EXERCISE BRIEF: Your answer must be an exact copy of every record.

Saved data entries
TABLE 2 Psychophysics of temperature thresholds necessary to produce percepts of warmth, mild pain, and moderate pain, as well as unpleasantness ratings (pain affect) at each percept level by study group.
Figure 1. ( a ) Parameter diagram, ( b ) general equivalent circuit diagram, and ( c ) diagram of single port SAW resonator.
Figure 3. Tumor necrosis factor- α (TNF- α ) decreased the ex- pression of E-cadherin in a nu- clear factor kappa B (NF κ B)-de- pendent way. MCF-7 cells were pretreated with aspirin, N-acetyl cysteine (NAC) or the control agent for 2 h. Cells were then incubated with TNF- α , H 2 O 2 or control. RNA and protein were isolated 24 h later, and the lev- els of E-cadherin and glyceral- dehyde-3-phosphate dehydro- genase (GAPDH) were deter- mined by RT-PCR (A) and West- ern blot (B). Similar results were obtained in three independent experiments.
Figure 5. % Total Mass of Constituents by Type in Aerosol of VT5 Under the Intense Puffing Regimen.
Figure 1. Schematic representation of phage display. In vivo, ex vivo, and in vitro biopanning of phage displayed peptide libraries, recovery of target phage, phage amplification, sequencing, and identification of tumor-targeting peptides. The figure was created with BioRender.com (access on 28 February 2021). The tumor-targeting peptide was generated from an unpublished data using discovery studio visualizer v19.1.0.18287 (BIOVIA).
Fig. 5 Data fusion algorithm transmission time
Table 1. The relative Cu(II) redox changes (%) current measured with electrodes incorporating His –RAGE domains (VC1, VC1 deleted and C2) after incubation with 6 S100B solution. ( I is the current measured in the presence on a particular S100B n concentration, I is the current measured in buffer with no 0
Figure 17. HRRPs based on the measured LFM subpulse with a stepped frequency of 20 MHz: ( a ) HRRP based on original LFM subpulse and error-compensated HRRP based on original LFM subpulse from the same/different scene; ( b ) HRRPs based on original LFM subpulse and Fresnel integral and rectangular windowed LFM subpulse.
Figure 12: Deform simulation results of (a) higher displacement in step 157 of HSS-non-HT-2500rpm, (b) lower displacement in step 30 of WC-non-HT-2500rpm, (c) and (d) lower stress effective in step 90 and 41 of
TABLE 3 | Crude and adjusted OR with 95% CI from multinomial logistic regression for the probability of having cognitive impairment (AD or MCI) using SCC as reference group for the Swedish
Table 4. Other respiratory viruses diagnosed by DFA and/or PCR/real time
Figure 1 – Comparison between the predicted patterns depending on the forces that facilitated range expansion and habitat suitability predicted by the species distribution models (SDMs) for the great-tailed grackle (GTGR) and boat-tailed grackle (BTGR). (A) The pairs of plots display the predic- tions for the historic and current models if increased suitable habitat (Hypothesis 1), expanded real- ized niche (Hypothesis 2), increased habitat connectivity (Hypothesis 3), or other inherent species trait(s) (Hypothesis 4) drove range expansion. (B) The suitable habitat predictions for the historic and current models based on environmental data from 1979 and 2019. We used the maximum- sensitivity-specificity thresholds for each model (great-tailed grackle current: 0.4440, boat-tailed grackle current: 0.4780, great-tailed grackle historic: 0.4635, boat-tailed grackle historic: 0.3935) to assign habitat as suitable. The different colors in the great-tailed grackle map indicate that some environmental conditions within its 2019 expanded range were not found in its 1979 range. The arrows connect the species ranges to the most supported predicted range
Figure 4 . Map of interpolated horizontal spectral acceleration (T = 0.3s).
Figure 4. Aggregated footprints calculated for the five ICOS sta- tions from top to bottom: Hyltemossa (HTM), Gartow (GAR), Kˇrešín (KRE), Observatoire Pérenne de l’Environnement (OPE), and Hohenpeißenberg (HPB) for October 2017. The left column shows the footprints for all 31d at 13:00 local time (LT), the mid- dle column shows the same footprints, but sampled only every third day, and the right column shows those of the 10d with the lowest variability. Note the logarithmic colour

YOUR SOLUTION:
TABLE 2 Psychophysics of temperature thresholds necessary to produce percepts of warmth, mild pain, and moderate pain, as well as unpleasantness ratings (pain affect) at each percept level by study group.
Figure 1. ( a ) Parameter diagram, ( b ) general equivalent circuit diagram, and ( c ) diagram of single port SAW resonator.
Figure 3. Tumor necrosis factor- α (TNF- α ) decreased the ex- pression of E-cadherin in a nu- clear factor kappa B (NF κ B)-de- pendent way. MCF-7 cells were pretreated with aspirin, N-acetyl cysteine (NAC) or the control agent for 2 h. Cells were then incubated with TNF- α , H 2 O 2 or control. RNA and protein were isolated 24 h later, and the lev- els of E-cadherin and glyceral- dehyde-3-phosphate dehydro- genase (GAPDH) were deter- mined by RT-PCR (A) and West- ern blot (B). Similar results were obtained in three independent experiments.
Figure 5. % Total Mass of Constituents by Type in Aerosol of VT5 Under the Intense Puffing Regimen.
Figure 1. Schematic representation of phage display. In vivo, ex vivo, and in vitro biopanning of phage displayed peptide libraries, recovery of target phage, phage amplification, sequencing, and identification of tumor-targeting peptides. The figure was created with BioRender.com (access on 28 February 2021). The tumor-targeting peptide was generated from an unpublished data using discovery studio visualizer v19.1.0.18287 (BIOVIA).
Fig. 5 Data fusion algorithm transmission time
Table 1. The relative Cu(II) redox changes (%) current measured with electrodes incorporating His –RAGE domains (VC1, VC1 deleted and C2) after incubation with 6 S100B solution. ( I is the current measured in the presence on a particular S100B n concentration, I is the current measured in buffer with no 0
Figure 17. HRRPs based on the measured LFM subpulse with a stepped frequency of 20 MHz: ( a ) HRRP based on original LFM subpulse and error-compensated HRRP based on original LFM subpulse from the same/different scene; ( b ) HRRPs based on original LFM subpulse and Fresnel integral and rectangular windowed LFM subpulse.
Figure 12: Deform simulation results of (a) higher displacement in step 157 of HSS-non-HT-2500rpm, (b) lower displacement in step 30 of WC-non-HT-2500rpm, (c) and (d) lower stress effective in step 90 and 41 of
TABLE 3 | Crude and adjusted OR with 95% CI from multinomial logistic regression for the probability of having cognitive impairment (AD or MCI) using SCC as reference group for the Swedish
Table 4. Other respiratory viruses diagnosed by DFA and/or PCR/real time
Figure 1 – Comparison between the predicted patterns depending on the forces that facilitated range expansion and habitat suitability predicted by the species distribution models (SDMs) for the great-tailed grackle (GTGR) and boat-tailed grackle (BTGR). (A) The pairs of plots display the predic- tions for the historic and current models if increased suitable habitat (Hypothesis 1), expanded real- ized niche (Hypothesis 2), increased habitat connectivity (Hypothesis 3), or other inherent species trait(s) (Hypothesis 4) drove range expansion. (B) The suitable habitat predictions for the historic and current models based on environmental data from 1979 and 2019. We used the maximum- sensitivity-specificity thresholds for each model (great-tailed grackle current: 0.4440, boat-tailed grackle current: 0.4780, great-tailed grackle historic: 0.4635, boat-tailed grackle historic: 0.3935) to assign habitat as suitable. The different colors in the great-tailed grackle map indicate that some environmental conditions within its 2019 expanded range were not found in its 1979 range. The arrows connect the species ranges to the most supported predicted range
Figure 4 . Map of interpolated horizontal spectral acceleration (T = 0.3s).
Figure 4. Aggregated footprints calculated for the five ICOS sta- tions from top to bottom: Hyltemossa (HTM), Gartow (GAR), Kˇrešín (KRE), Observatoire Pérenne de l’Environnement (OPE), and Hohenpeißenberg (HPB) for October 2017. The left column shows the footprints for all 31d at 13:00 local time (LT), the mid- dle column shows the same footprints, but sampled only every third day, and the right column shows those of the 10d with the lowest variability. Note the logarithmic colour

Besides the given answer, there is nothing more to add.